Śliska szosa
Rajd Monte Carlo
Śliska szosa
Ci z czołowych kierowców świata, którzy podczas pierwszych sześciu odcinków specjalnych Rajdu Monte Carlo zamiast przesadnie ryzykować trzymali się raczej zasady "wolniej jedziesz -- dalej zajedziesz", pozostają jeszcze z szansami na zwycięstwo. Na śliskiej zlodzonej szosie odpadali ci, którzy postawili na brawurę.

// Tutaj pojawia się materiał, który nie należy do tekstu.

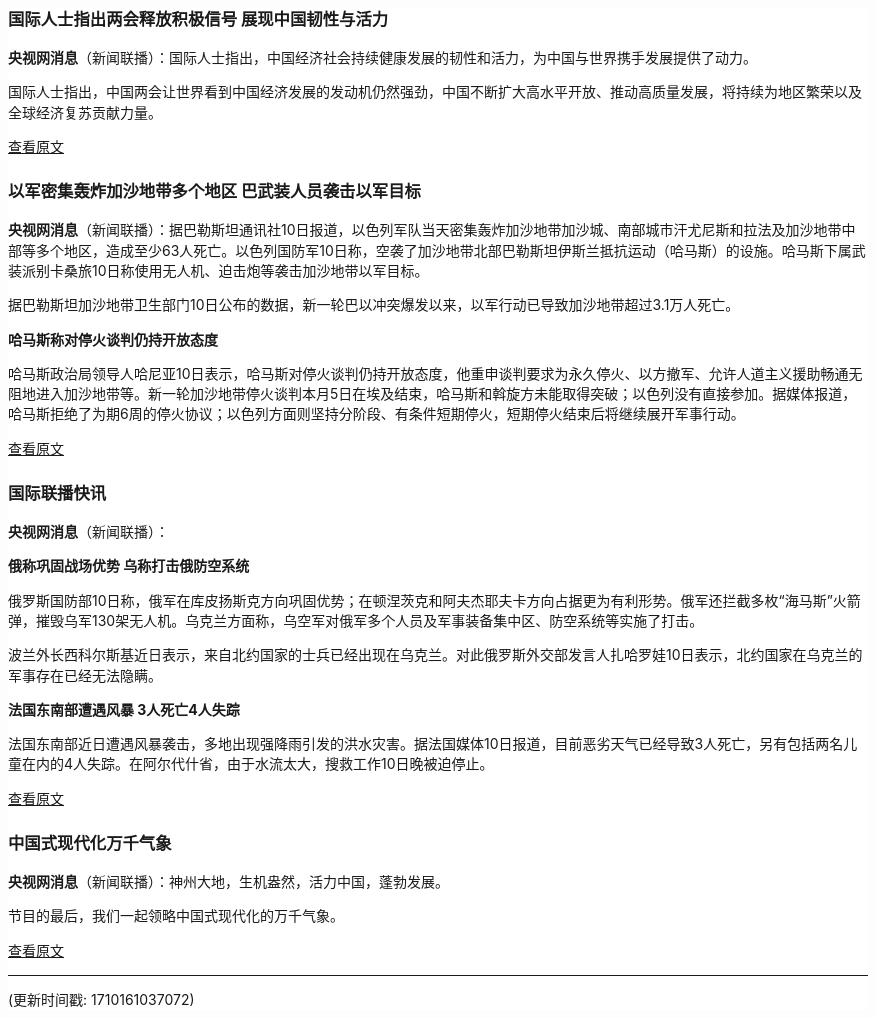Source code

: ### 国际人士指出两会释放积极信号 展现中国韧性与活力

<p><strong>央视网消息</strong>（新闻联播）：国际人士指出，中国经济社会持续健康发展的韧性和活力，为中国与世界携手发展提供了动力。</p><p>国际人士指出，中国两会让世界看到中国经济发展的发动机仍然强劲，中国不断扩大高水平开放、推动高质量发展，将持续为地区繁荣以及全球经济复苏贡献力量。</p>

[查看原文](https://tv.cctv.com/2024/03/11/VIDEgpLjZ5yPqipaY23P7hCb240311.shtml)

### 以军密集轰炸加沙地带多个地区 巴武装人员袭击以军目标

<p><strong>央视网消息</strong>（新闻联播）：据巴勒斯坦通讯社10日报道，以色列军队当天密集轰炸加沙地带加沙城、南部城市汗尤尼斯和拉法及加沙地带中部等多个地区，造成至少63人死亡。以色列国防军10日称，空袭了加沙地带北部巴勒斯坦伊斯兰抵抗运动（哈马斯）的设施。哈马斯下属武装派别卡桑旅10日称使用无人机、迫击炮等袭击加沙地带以军目标。</p><p>据巴勒斯坦加沙地带卫生部门10日公布的数据，新一轮巴以冲突爆发以来，以军行动已导致加沙地带超过3.1万人死亡。</p><p><strong>哈马斯称对停火谈判仍持开放态度</strong></p><p>哈马斯政治局领导人哈尼亚10日表示，哈马斯对停火谈判仍持开放态度，他重申谈判要求为永久停火、以方撤军、允许人道主义援助畅通无阻地进入加沙地带等。新一轮加沙地带停火谈判本月5日在埃及结束，哈马斯和斡旋方未能取得突破；以色列没有直接参加。据媒体报道，哈马斯拒绝了为期6周的停火协议；以色列方面则坚持分阶段、有条件短期停火，短期停火结束后将继续展开军事行动。</p>

[查看原文](https://tv.cctv.com/2024/03/11/VIDEs4jNFueqr4V3jpBfibq1240311.shtml)

### 国际联播快讯

<p><strong>央视网消息</strong>（新闻联播）：</p><p><strong>俄称巩固战场优势 乌称打击俄防空系统</strong></p><p>俄罗斯国防部10日称，俄军在库皮扬斯克方向巩固优势；在顿涅茨克和阿夫杰耶夫卡方向占据更为有利形势。俄军还拦截多枚“海马斯”火箭弹，摧毁乌军130架无人机。乌克兰方面称，乌空军对俄军多个人员及军事装备集中区、防空系统等实施了打击。</p><p>波兰外长西科尔斯基近日表示，来自北约国家的士兵已经出现在乌克兰。对此俄罗斯外交部发言人扎哈罗娃10日表示，北约国家在乌克兰的军事存在已经无法隐瞒。</p><p><strong>法国东南部遭遇风暴 3人死亡4人失踪</strong></p><p>法国东南部近日遭遇风暴袭击，多地出现强降雨引发的洪水灾害。据法国媒体10日报道，目前恶劣天气已经导致3人死亡，另有包括两名儿童在内的4人失踪。在阿尔代什省，由于水流太大，搜救工作10日晚被迫停止。</p>

[查看原文](https://tv.cctv.com/2024/03/11/VIDEeUQpsGWLqaC5oIapJhm4240311.shtml)

### 中国式现代化万千气象

<p><strong>央视网消息</strong>（新闻联播）：神州大地，生机盎然，活力中国，蓬勃发展。</p><p>节目的最后，我们一起领略中国式现代化的万千气象。</p>

[查看原文](https://tv.cctv.com/2024/03/11/VIDEB6tWNT1jmk5NCkOFb4yO240311.shtml)



---

(更新时间戳: 1710161037072)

Najpierw Niemiec Armin Schwarz (Mitsubishi Lancer) , zwycięzca pierwszego odcinka specjalnego i Brytyjczyk Colin McRae (Subaru Impreza) . Kolejny lider, trzykrotny zwycięzca rajdu Francuz Didier Auriol, prowadzący po czterech próbach, wyleciał z trasy tuż po starcie do piątego odcinka i wycofał się z rozstrzaskaną skrzynią biegów w toyocie celicy. Prowadzenie po sześciu poniedziałkowych odcinkach objął inny Francuz Francois Delecour, który na początku nieco stracił na skutek nieodpowiednio dobranych opon do swojego forda escorta, ale z "pomocą" rywali odrobił dystans. M. C.